Que le CL soit en tort ou non dans ces affaires, seule une personne compétente et ayant accès à l’intégralité du dossier peut en juger. Ce que l’on peut retenir, outre l’indécence du montant du préjudice moral, c’est qu’il est difficilement perçu qu’un jugement impliquant l’Etat (et par conséquent le contribuable) ne soit pas rendu au nom du peuple français, c’est-à-dire par la justice d’Etat. Il l’est d’autant plus qu’il y a actuellement une grande défiance envers l’Etat...

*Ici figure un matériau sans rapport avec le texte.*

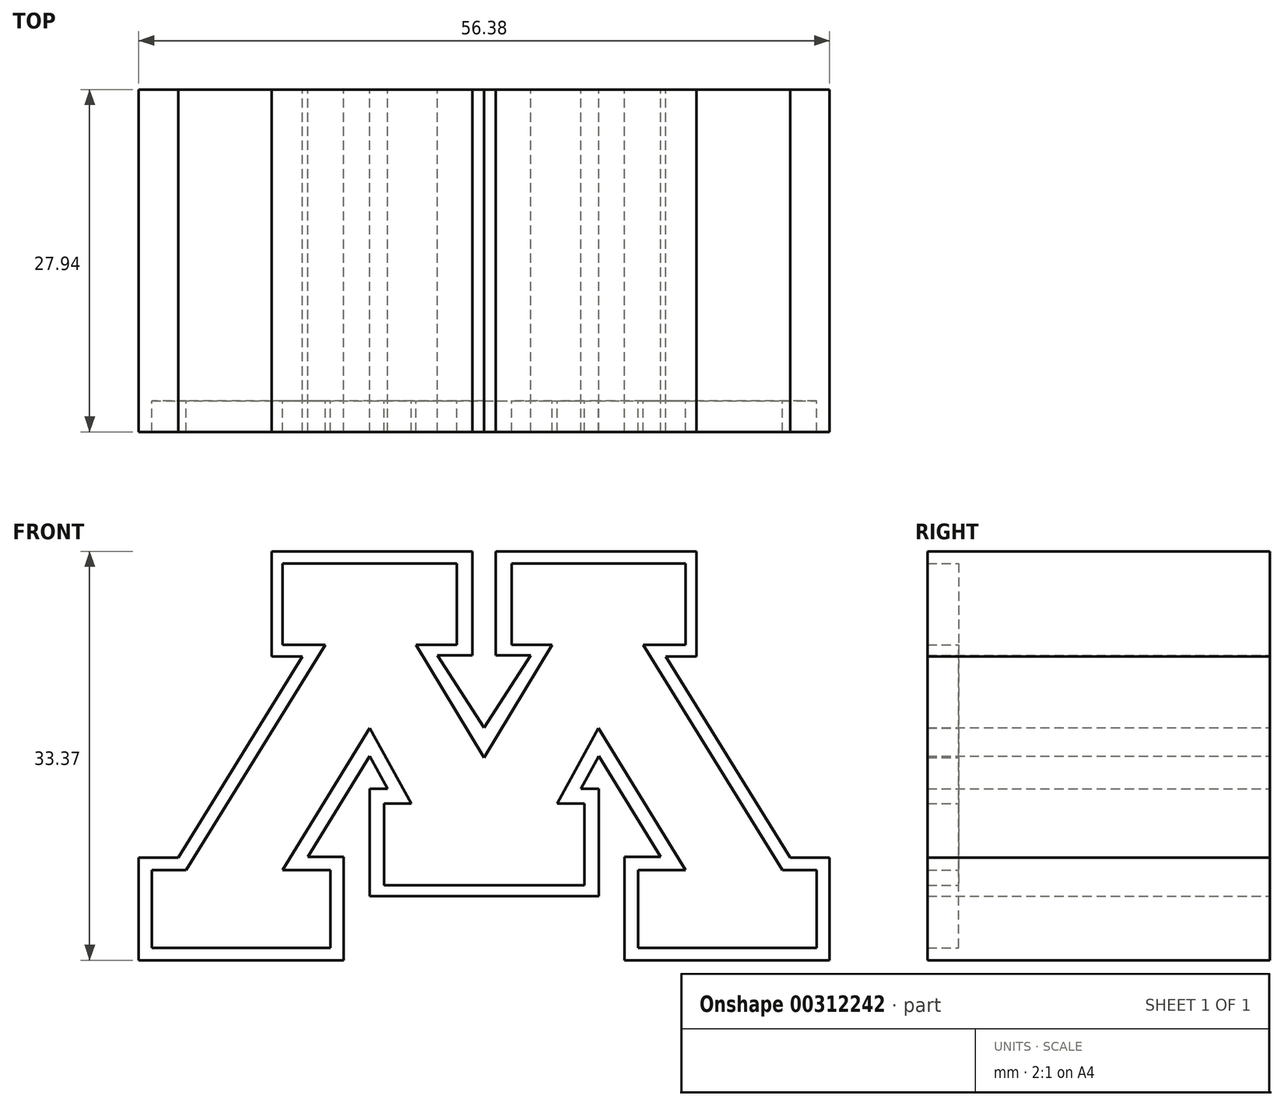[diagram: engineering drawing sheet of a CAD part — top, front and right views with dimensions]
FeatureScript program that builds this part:
annotation { "Feature Type Name" : "Feature", "Feature Type Description" : "" }
export const myFeature = defineFeature(function(context is Context, id is Id, definition is map)
    precondition{}
    {
        {
            var Q0;
            Q0=qCreatedBy(makeId("Front.planeOp"),FACE);
            var sketch = newSketch(context, id + "F0", { "sketchPlane" : qUnion([Q0])});
            skLineSegment(sketch, "E0", {"start": v(0, 39.68) * mm, "end": v(-3.81, 45.59) * mm});
            skLineSegment(sketch, "E1", {"start": v(-3.81, 45.59) * mm, "end": v(-0.96, 45.59) * mm});
            skLineSegment(sketch, "E2", {"start": v(-0.96, 45.59) * mm, "end": v(-0.96, 54.08) * mm});
            skLineSegment(sketch, "E3", {"start": v(-0.96, 54.08) * mm, "end": v(-17.34, 54.08) * mm});
            skLineSegment(sketch, "E4", {"start": v(-17.34, 54.08) * mm, "end": v(-17.34, 45.48) * mm});
            skLineSegment(sketch, "E5", {"start": v(-17.34, 45.48) * mm, "end": v(-14.83, 45.48) * mm});
            skLineSegment(sketch, "E6", {"start": v(-14.83, 45.48) * mm, "end": v(-24.98, 29.08) * mm});
            skLineSegment(sketch, "E7", {"start": v(-24.98, 29.08) * mm, "end": v(-28.19, 29.08) * mm});
            skLineSegment(sketch, "E8", {"start": v(-28.19, 29.08) * mm, "end": v(-28.19, 20.7) * mm});
            skLineSegment(sketch, "E9", {"start": v(-28.19, 20.7) * mm, "end": v(-11.46, 20.7) * mm});
            skLineSegment(sketch, "E10", {"start": v(-11.46, 20.7) * mm, "end": v(-11.46, 29.13) * mm});
            skLineSegment(sketch, "E11", {"start": v(-11.46, 29.13) * mm, "end": v(-14.4, 29.13) * mm});
            skLineSegment(sketch, "E12", {"start": v(-14.4, 29.13) * mm, "end": v(-9.35, 37.36) * mm});
            skLineSegment(sketch, "E13", {"start": v(-9.35, 37.36) * mm, "end": v(-7.9, 34.71) * mm});
            skLineSegment(sketch, "E14", {"start": v(-7.9, 34.71) * mm, "end": v(-9.35, 34.71) * mm});
            skLineSegment(sketch, "E15", {"start": v(-9.35, 34.71) * mm, "end": v(-9.35, 25.93) * mm});
            skLineSegment(sketch, "E16", {"start": v(-9.35, 25.93) * mm, "end": v(0, 25.93) * mm});
            skLineSegment(sketch, "E17", {"start": v(0, 25.93) * mm, "end": v(0, 39.68) * mm});
            skLineSegment(sketch, "E18", {"start": v(0, 37.23) * mm, "end": v(-5.56, 46.44) * mm});
            skLineSegment(sketch, "E19", {"start": v(-5.56, 46.44) * mm, "end": v(-2.24, 46.44) * mm});
            skLineSegment(sketch, "E20", {"start": v(-2.24, 46.44) * mm, "end": v(-2.24, 53.1) * mm});
            skLineSegment(sketch, "E21", {"start": v(-2.24, 53.1) * mm, "end": v(-16.44, 53.1) * mm});
            skLineSegment(sketch, "E22", {"start": v(-16.44, 53.1) * mm, "end": v(-16.44, 46.44) * mm});
            skLineSegment(sketch, "E23", {"start": v(-16.44, 46.44) * mm, "end": v(-12.98, 46.44) * mm});
            skLineSegment(sketch, "E24", {"start": v(-12.98, 46.44) * mm, "end": v(-24.34, 28.07) * mm});
            skLineSegment(sketch, "E25", {"start": v(-24.34, 28.07) * mm, "end": v(-27.13, 28.07) * mm});
            skLineSegment(sketch, "E26", {"start": v(-27.13, 28.07) * mm, "end": v(-27.13, 21.73) * mm});
            skLineSegment(sketch, "E27", {"start": v(-27.13, 21.73) * mm, "end": v(-12.55, 21.73) * mm});
            skLineSegment(sketch, "E28", {"start": v(-12.55, 21.73) * mm, "end": v(-12.55, 28.07) * mm});
            skLineSegment(sketch, "E29", {"start": v(-12.55, 28.07) * mm, "end": v(-16.44, 28.07) * mm});
            skLineSegment(sketch, "E30", {"start": v(-16.44, 28.07) * mm, "end": v(-9.34, 39.66) * mm});
            skLineSegment(sketch, "E31", {"start": v(-9.34, 39.66) * mm, "end": v(-5.95, 33.5) * mm});
            skLineSegment(sketch, "E32", {"start": v(-5.95, 33.5) * mm, "end": v(-8.18, 33.5) * mm});
            skLineSegment(sketch, "E33", {"start": v(-8.18, 33.5) * mm, "end": v(-8.18, 26.83) * mm});
            skLineSegment(sketch, "E34", {"start": v(-8.18, 26.83) * mm, "end": v(0, 26.83) * mm});
            skSolve(sketch);
        }
        {
            var Q0;
            {var subQ0=sQuery(id+"F0.wireOp",EDGE,"E18");Q0=makeQuery(id+"F0.imprint","IMPRINT",FACE,{"disambiguationData":[TD([[makeQuery(id+"F0.imprint","IMPRINT",EDGE,{"derivedFrom":subQ0}),1.0]])]});}
            extrude(context, id + "F1", {"entities" : qUnion([Q0]), "depth" : 25.4 * mm});
        }
        {
            var Q0;
            {var subQ2=sQuery(id+"F0.wireOp",EDGE,"E0");Q0=makeQuery(id+"F0.imprint","IMPRINT",FACE,{"disambiguationData":[TD([[makeQuery(id+"F0.imprint","IMPRINT",EDGE,{"derivedFrom":subQ2}),1.0]])]});}
            extrude(context, id + "F2", {"entities" : qUnion([Q0]), "operationType" : NewBodyOperationType.ADD, "depth" : 27.94 * mm});
        }
        {
            var Q0;
            Q0=makeQuery(id+"F1.opExtrude","SWEPT_BODY",BODY,{"disambiguationData":[OSD([sQuery(id+"F0.wireOp",EDGE,"E17"),sQuery(id+"F0.wireOp",EDGE,"E18"),sQuery(id+"F0.wireOp",EDGE,"E19"),sQuery(id+"F0.wireOp",EDGE,"E20"),sQuery(id+"F0.wireOp",EDGE,"E21"),sQuery(id+"F0.wireOp",EDGE,"E22"),sQuery(id+"F0.wireOp",EDGE,"E23"),sQuery(id+"F0.wireOp",EDGE,"E24"),sQuery(id+"F0.wireOp",EDGE,"E25"),sQuery(id+"F0.wireOp",EDGE,"E26"),sQuery(id+"F0.wireOp",EDGE,"E27"),sQuery(id+"F0.wireOp",EDGE,"E28"),sQuery(id+"F0.wireOp",EDGE,"E29"),sQuery(id+"F0.wireOp",EDGE,"E30"),sQuery(id+"F0.wireOp",EDGE,"E31"),sQuery(id+"F0.wireOp",EDGE,"E32"),sQuery(id+"F0.wireOp",EDGE,"E33"),sQuery(id+"F0.wireOp",EDGE,"E34")])]});
            var Q1;
            {var subQ0=sQuery(id+"F0.wireOp",EDGE,"E17");Q1=makeQuery(id+"F2.boolean.opBoolean","MERGE",FACE,{"derivedFrom":[makeQuery(id+"F1.opExtrude","SWEPT_FACE",FACE,{"disambiguationData":[OSD([subQ0])]}),makeQuery(id+"F2.opExtrude","SWEPT_FACE",FACE,{"disambiguationData":[OSD([subQ0]),TDD([makeQuery(id+"F0.imprint","IMPRINT",EDGE,{"disambiguationData":[TD([[makeQuery(id+"F0.imprint","INTERSECT",VERTEX,{"derivedFrom":[sQuery(id+"F0.wireOp",EDGE,"E16"),subQ0]}),-1.0]])],"derivedFrom":subQ0})])]}),makeQuery(id+"F2.opExtrude","SWEPT_FACE",FACE,{"disambiguationData":[OSD([subQ0]),TDD([makeQuery(id+"F0.imprint","IMPRINT",EDGE,{"disambiguationData":[TD([[makeQuery(id+"F0.imprint","INTERSECT",VERTEX,{"derivedFrom":[sQuery(id+"F0.wireOp",EDGE,"E0"),subQ0]}),1.0]])],"derivedFrom":subQ0})])]})]});}
            mirror(context, id + "F3", {"operationType" : NewBodyOperationType.ADD, "entities" : qUnion([Q0]), "mirrorPlane" : qUnion([Q1])});
        }
    });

Mme Lagarde invoque la rapidité et la volonté de clore un vieux contentieux. Cela peut se comprendre, notamment par les intérêts qui courent depuis 15 ans. Mais si les parties, dès le jugement de la cour de cassation, s’étaient entendu pour poursuivre le cours de la procédure, un nouveau jugement en appel aurait eu lieu vraisemblablement l’automne dernier. Certes, cela ouvrait la voie à un nouveau pourvoi en cassation. Au lieu de cela, de vaines négociations ont eu lieu et le dossier n’a pas progressé. Comme par coïncidence, dès l’élection de Sarkozy, on interrompt la procédure, puis on remanie l’EPFR et on lance l’idée d’un arbitrage.
Quoi qu’il en soit, l’affaire semble juridiquement bien close, l’Etat n’ayant logiquement pas fait de recours en annulation.
Politiquement, les auditions de septembre risquent de ne pas apporter grand chose à la question d’une intervention de Sarkozy, on en saura probablement davantage sur les motivations d’ordre stratégique.
Si aucune preuve de cette intervention n’est établie, il y a une forte présomption, alimentée par un faisceau d’indices. Il demeurera en fond de cette affaire l’ombre de Sarkozy, aussi petite qu’elle soit.
Concernant la consultation, si un adhérent n’a rien reçu, qu’il vérifie ses coordonnées auprès de la structure nationale. S’il y a des problèmes, de quel ordre ce soit, il me semble que le médiateur, Gilles Artigues, est là pour ca ?
Ce que l’on peut véritablement critiquer, ce sont les dates de cette consultation en période de vacances estivales. Mais les enjeux n’étant pas considérables, il ne faut pas s’étonner de la faible mobilisation. Et malgré la clarté de l’orientation souhaitée par les adhérents, je ne suis pas certain que cela fera taire les adeptes de la vieille stratégie de la caravane attelée à l’UMP...
Non, ce qu’il me semble davantage intéressant, c’est l’organisation des commissions thématiques par Corine Lepage, c’est sur cela qu’il faut se concentrer.
Votre propagande dégoûtante en faveur du TPS (le Tout Pour Sarkozy) passe sous silence les derniers méfaits de VOTRE empereur talonnettiste !
En effet, pour ne point compromettre son amitié avec le baron Martin Bouygues, votre idolâtré chef de la révolution a cédé aux injonctions de celui-ci en décrétant qu’il ne serait nullement accordé de nouvelle licence "téléphonie 3G". Ce projet qui eût permis de renforcer le pouvoir-d’ach’ter des Français avait pourtant acquis l’assentiment des conseillers Chatel-1 et Filon et la trésorière LaGarde... Err-eur ! A s’attirer l’ire des petites gens, votre cabotin à talonnettes finira par se faire raccourcir comme en 1793 !
Merci pour votre article qui revient en détail sur les circonstances de cette décision pour le moins surprenante.
A noter que le sénateur représentant au conseil d’administration de l’EPFR est Roland du Luart, il ne s’est manifestement pas opposé à la décision.
D’autre part, et ce sont les décrets qui l’indiquent, le président du conseil d’administration de l’EPFR a été nommé le 15 septembre et un des deux membres de ce conseil d’administration le 28 du même mois, soit quelques semaines avant cette réunion, bien avant la fin du mandat (3 ans) de leurs prédécesseurs. Troublant.